Did you find yourself delving into fan theories?

 

Rian Johnson

Well, I find I was kind of lucky: I wrote the script while J.J. [Abrams] was shooting The Force Awakens. I wrote it before the movie was out there. I didn’t really have any fan theories in my head while writing it, which I think was ultimately a healthy thing.

Rebuttal-
            No, it wasn’t.

 

Alissa Wilkinson

I can imagine you might be tempted to change things if you were reading them.

 

Rian Johnson

Yeah. Who knows.  

Rebuttal-
            You have to know things, have to know what not to do.  My feeling on these creative folks is basically how I think of the NCAA tournament selection committee. People who shouldn’t have the power to decide what teams get into the postseason tournament, and which don’t. The creative folks shouldn’t determine what gets into the movie (sentimentality, juvenile humor, plot holes, rushed multi-culturalism, pod races) and what does not (important character backgrounds, self-awareness) when they continually make such critical mistakes.

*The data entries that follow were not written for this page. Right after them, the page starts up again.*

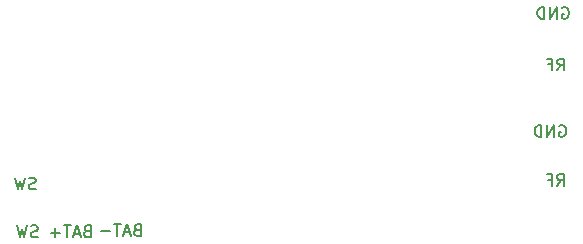
<source format=gbr>
G04 #@! TF.FileFunction,Legend,Bot*
%FSLAX46Y46*%
G04 Gerber Fmt 4.6, Leading zero omitted, Abs format (unit mm)*
G04 Created by KiCad (PCBNEW 4.0.7) date 04/23/20 09:08:39*
%MOMM*%
%LPD*%
G01*
G04 APERTURE LIST*
%ADD10C,0.100000*%
%ADD11C,0.150000*%
G04 APERTURE END LIST*
D10*
D11*
X112611904Y-94650000D02*
X112707142Y-94602381D01*
X112849999Y-94602381D01*
X112992857Y-94650000D01*
X113088095Y-94745238D01*
X113135714Y-94840476D01*
X113183333Y-95030952D01*
X113183333Y-95173810D01*
X113135714Y-95364286D01*
X113088095Y-95459524D01*
X112992857Y-95554762D01*
X112849999Y-95602381D01*
X112754761Y-95602381D01*
X112611904Y-95554762D01*
X112564285Y-95507143D01*
X112564285Y-95173810D01*
X112754761Y-95173810D01*
X112135714Y-95602381D02*
X112135714Y-94602381D01*
X111564285Y-95602381D01*
X111564285Y-94602381D01*
X111088095Y-95602381D02*
X111088095Y-94602381D01*
X110850000Y-94602381D01*
X110707142Y-94650000D01*
X110611904Y-94745238D01*
X110564285Y-94840476D01*
X110516666Y-95030952D01*
X110516666Y-95173810D01*
X110564285Y-95364286D01*
X110611904Y-95459524D01*
X110707142Y-95554762D01*
X110850000Y-95602381D01*
X111088095Y-95602381D01*
X112444047Y-89977381D02*
X112777381Y-89501190D01*
X113015476Y-89977381D02*
X113015476Y-88977381D01*
X112634523Y-88977381D01*
X112539285Y-89025000D01*
X112491666Y-89072619D01*
X112444047Y-89167857D01*
X112444047Y-89310714D01*
X112491666Y-89405952D01*
X112539285Y-89453571D01*
X112634523Y-89501190D01*
X113015476Y-89501190D01*
X111682142Y-89453571D02*
X112015476Y-89453571D01*
X112015476Y-89977381D02*
X112015476Y-88977381D01*
X111539285Y-88977381D01*
X112836904Y-84650000D02*
X112932142Y-84602381D01*
X113074999Y-84602381D01*
X113217857Y-84650000D01*
X113313095Y-84745238D01*
X113360714Y-84840476D01*
X113408333Y-85030952D01*
X113408333Y-85173810D01*
X113360714Y-85364286D01*
X113313095Y-85459524D01*
X113217857Y-85554762D01*
X113074999Y-85602381D01*
X112979761Y-85602381D01*
X112836904Y-85554762D01*
X112789285Y-85507143D01*
X112789285Y-85173810D01*
X112979761Y-85173810D01*
X112360714Y-85602381D02*
X112360714Y-84602381D01*
X111789285Y-85602381D01*
X111789285Y-84602381D01*
X111313095Y-85602381D02*
X111313095Y-84602381D01*
X111075000Y-84602381D01*
X110932142Y-84650000D01*
X110836904Y-84745238D01*
X110789285Y-84840476D01*
X110741666Y-85030952D01*
X110741666Y-85173810D01*
X110789285Y-85364286D01*
X110836904Y-85459524D01*
X110932142Y-85554762D01*
X111075000Y-85602381D01*
X111313095Y-85602381D01*
X112419047Y-99752381D02*
X112752381Y-99276190D01*
X112990476Y-99752381D02*
X112990476Y-98752381D01*
X112609523Y-98752381D01*
X112514285Y-98800000D01*
X112466666Y-98847619D01*
X112419047Y-98942857D01*
X112419047Y-99085714D01*
X112466666Y-99180952D01*
X112514285Y-99228571D01*
X112609523Y-99276190D01*
X112990476Y-99276190D01*
X111657142Y-99228571D02*
X111990476Y-99228571D01*
X111990476Y-99752381D02*
X111990476Y-98752381D01*
X111514285Y-98752381D01*
X68432143Y-104054762D02*
X68289286Y-104102381D01*
X68051190Y-104102381D01*
X67955952Y-104054762D01*
X67908333Y-104007143D01*
X67860714Y-103911905D01*
X67860714Y-103816667D01*
X67908333Y-103721429D01*
X67955952Y-103673810D01*
X68051190Y-103626190D01*
X68241667Y-103578571D01*
X68336905Y-103530952D01*
X68384524Y-103483333D01*
X68432143Y-103388095D01*
X68432143Y-103292857D01*
X68384524Y-103197619D01*
X68336905Y-103150000D01*
X68241667Y-103102381D01*
X68003571Y-103102381D01*
X67860714Y-103150000D01*
X67527381Y-103102381D02*
X67289286Y-104102381D01*
X67098809Y-103388095D01*
X66908333Y-104102381D01*
X66670238Y-103102381D01*
X68257143Y-100004762D02*
X68114286Y-100052381D01*
X67876190Y-100052381D01*
X67780952Y-100004762D01*
X67733333Y-99957143D01*
X67685714Y-99861905D01*
X67685714Y-99766667D01*
X67733333Y-99671429D01*
X67780952Y-99623810D01*
X67876190Y-99576190D01*
X68066667Y-99528571D01*
X68161905Y-99480952D01*
X68209524Y-99433333D01*
X68257143Y-99338095D01*
X68257143Y-99242857D01*
X68209524Y-99147619D01*
X68161905Y-99100000D01*
X68066667Y-99052381D01*
X67828571Y-99052381D01*
X67685714Y-99100000D01*
X67352381Y-99052381D02*
X67114286Y-100052381D01*
X66923809Y-99338095D01*
X66733333Y-100052381D01*
X66495238Y-99052381D01*
X76857142Y-103453571D02*
X76714285Y-103501190D01*
X76666666Y-103548810D01*
X76619047Y-103644048D01*
X76619047Y-103786905D01*
X76666666Y-103882143D01*
X76714285Y-103929762D01*
X76809523Y-103977381D01*
X77190476Y-103977381D01*
X77190476Y-102977381D01*
X76857142Y-102977381D01*
X76761904Y-103025000D01*
X76714285Y-103072619D01*
X76666666Y-103167857D01*
X76666666Y-103263095D01*
X76714285Y-103358333D01*
X76761904Y-103405952D01*
X76857142Y-103453571D01*
X77190476Y-103453571D01*
X76238095Y-103691667D02*
X75761904Y-103691667D01*
X76333333Y-103977381D02*
X76000000Y-102977381D01*
X75666666Y-103977381D01*
X75476190Y-102977381D02*
X74904761Y-102977381D01*
X75190476Y-103977381D02*
X75190476Y-102977381D01*
X74571428Y-103596429D02*
X73809523Y-103596429D01*
X72607142Y-103578571D02*
X72464285Y-103626190D01*
X72416666Y-103673810D01*
X72369047Y-103769048D01*
X72369047Y-103911905D01*
X72416666Y-104007143D01*
X72464285Y-104054762D01*
X72559523Y-104102381D01*
X72940476Y-104102381D01*
X72940476Y-103102381D01*
X72607142Y-103102381D01*
X72511904Y-103150000D01*
X72464285Y-103197619D01*
X72416666Y-103292857D01*
X72416666Y-103388095D01*
X72464285Y-103483333D01*
X72511904Y-103530952D01*
X72607142Y-103578571D01*
X72940476Y-103578571D01*
X71988095Y-103816667D02*
X71511904Y-103816667D01*
X72083333Y-104102381D02*
X71750000Y-103102381D01*
X71416666Y-104102381D01*
X71226190Y-103102381D02*
X70654761Y-103102381D01*
X70940476Y-104102381D02*
X70940476Y-103102381D01*
X70321428Y-103721429D02*
X69559523Y-103721429D01*
X69940475Y-104102381D02*
X69940475Y-103340476D01*
M02*

</source>
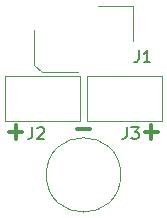
<source format=gbr>
%TF.GenerationSoftware,KiCad,Pcbnew,(5.1.6)-1*%
%TF.CreationDate,2020-10-13T17:40:21+02:00*%
%TF.ProjectId,LedAdapter,4c656441-6461-4707-9465-722e6b696361,rev?*%
%TF.SameCoordinates,Original*%
%TF.FileFunction,Legend,Top*%
%TF.FilePolarity,Positive*%
%FSLAX46Y46*%
G04 Gerber Fmt 4.6, Leading zero omitted, Abs format (unit mm)*
G04 Created by KiCad (PCBNEW (5.1.6)-1) date 2020-10-13 17:40:21*
%MOMM*%
%LPD*%
G01*
G04 APERTURE LIST*
%ADD10C,0.300000*%
%ADD11C,0.120000*%
%ADD12C,0.150000*%
%ADD13C,0.304800*%
G04 APERTURE END LIST*
D10*
X129821428Y-91357142D02*
X128678571Y-91357142D01*
X129250000Y-91928571D02*
X129250000Y-90785714D01*
X141321428Y-91357142D02*
X140178571Y-91357142D01*
X140750000Y-91928571D02*
X140750000Y-90785714D01*
X135571428Y-91107142D02*
X134428571Y-91107142D01*
D11*
%TO.C,J1*%
X131495000Y-86300000D02*
X130845000Y-85700000D01*
X139195000Y-83700000D02*
X139195000Y-80700000D01*
X131495000Y-86300000D02*
X134495000Y-86300000D01*
X136195000Y-80700000D02*
X139195000Y-80700000D01*
X130845000Y-85700000D02*
X130845000Y-82700000D01*
%TO.C,VIS_M5_space*%
X138150000Y-95000000D02*
G75*
G03*
X138150000Y-95000000I-3150000J0D01*
G01*
%TO.C,J2*%
X128325000Y-86595000D02*
X134675000Y-86595000D01*
X134675000Y-86595000D02*
X134675000Y-90405000D01*
X134675000Y-90405000D02*
X128325000Y-90405000D01*
X128325000Y-90405000D02*
X128325000Y-86595000D01*
%TO.C,J3*%
X141675000Y-86595000D02*
X141675000Y-90405000D01*
X135325000Y-86595000D02*
X141675000Y-86595000D01*
X135325000Y-90405000D02*
X135325000Y-86595000D01*
X141675000Y-90405000D02*
X135325000Y-90405000D01*
%TO.C,J1*%
D12*
X139666666Y-84452380D02*
X139666666Y-85166666D01*
X139619047Y-85309523D01*
X139523809Y-85404761D01*
X139380952Y-85452380D01*
X139285714Y-85452380D01*
X140666666Y-85452380D02*
X140095238Y-85452380D01*
X140380952Y-85452380D02*
X140380952Y-84452380D01*
X140285714Y-84595238D01*
X140190476Y-84690476D01*
X140095238Y-84738095D01*
%TO.C,VIS_M5_space*%
D13*
%TO.C,J2*%
D12*
X130666666Y-90952380D02*
X130666666Y-91666666D01*
X130619047Y-91809523D01*
X130523809Y-91904761D01*
X130380952Y-91952380D01*
X130285714Y-91952380D01*
X131095238Y-91047619D02*
X131142857Y-91000000D01*
X131238095Y-90952380D01*
X131476190Y-90952380D01*
X131571428Y-91000000D01*
X131619047Y-91047619D01*
X131666666Y-91142857D01*
X131666666Y-91238095D01*
X131619047Y-91380952D01*
X131047619Y-91952380D01*
X131666666Y-91952380D01*
%TO.C,J3*%
X138666666Y-90952380D02*
X138666666Y-91666666D01*
X138619047Y-91809523D01*
X138523809Y-91904761D01*
X138380952Y-91952380D01*
X138285714Y-91952380D01*
X139047619Y-90952380D02*
X139666666Y-90952380D01*
X139333333Y-91333333D01*
X139476190Y-91333333D01*
X139571428Y-91380952D01*
X139619047Y-91428571D01*
X139666666Y-91523809D01*
X139666666Y-91761904D01*
X139619047Y-91857142D01*
X139571428Y-91904761D01*
X139476190Y-91952380D01*
X139190476Y-91952380D01*
X139095238Y-91904761D01*
X139047619Y-91857142D01*
%TD*%
M02*

</source>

Above, I stopped short of writing that hundreds of thousands of fans are complete nutbags; in defense of Johnson, or others who might sign up to write or direct a Star Wars movie, why would they do so if they were beholden to fulfilling every fan's wish posted on the internet. I'm a fan, but a realistic one.  My complaints are presented with perspective, with references and concessions. Your Star Wars die-hard wants to treat the franchise like Darth Vader treated the rest of the galaxy, as a vicious emissary for an evil dictator. I'd rather partner with creative types and not be associated with losers whose life's work revolves around tearing other people down; I would rather not be connected to a radical arm of a legitimate branch of criticism. William Penn wrote:  "Truth often suffers more by the heat of its defenders than the arguments of its opposers."

I am opposing the track that Abrams and Johnson (and the yes men they appealed to) are on; but the defense the uber-fan mounts on social media has well more heat than is required. That said, your answer, as the director of basically any film to a question about the greater direction- cannot flipping be- "who knows."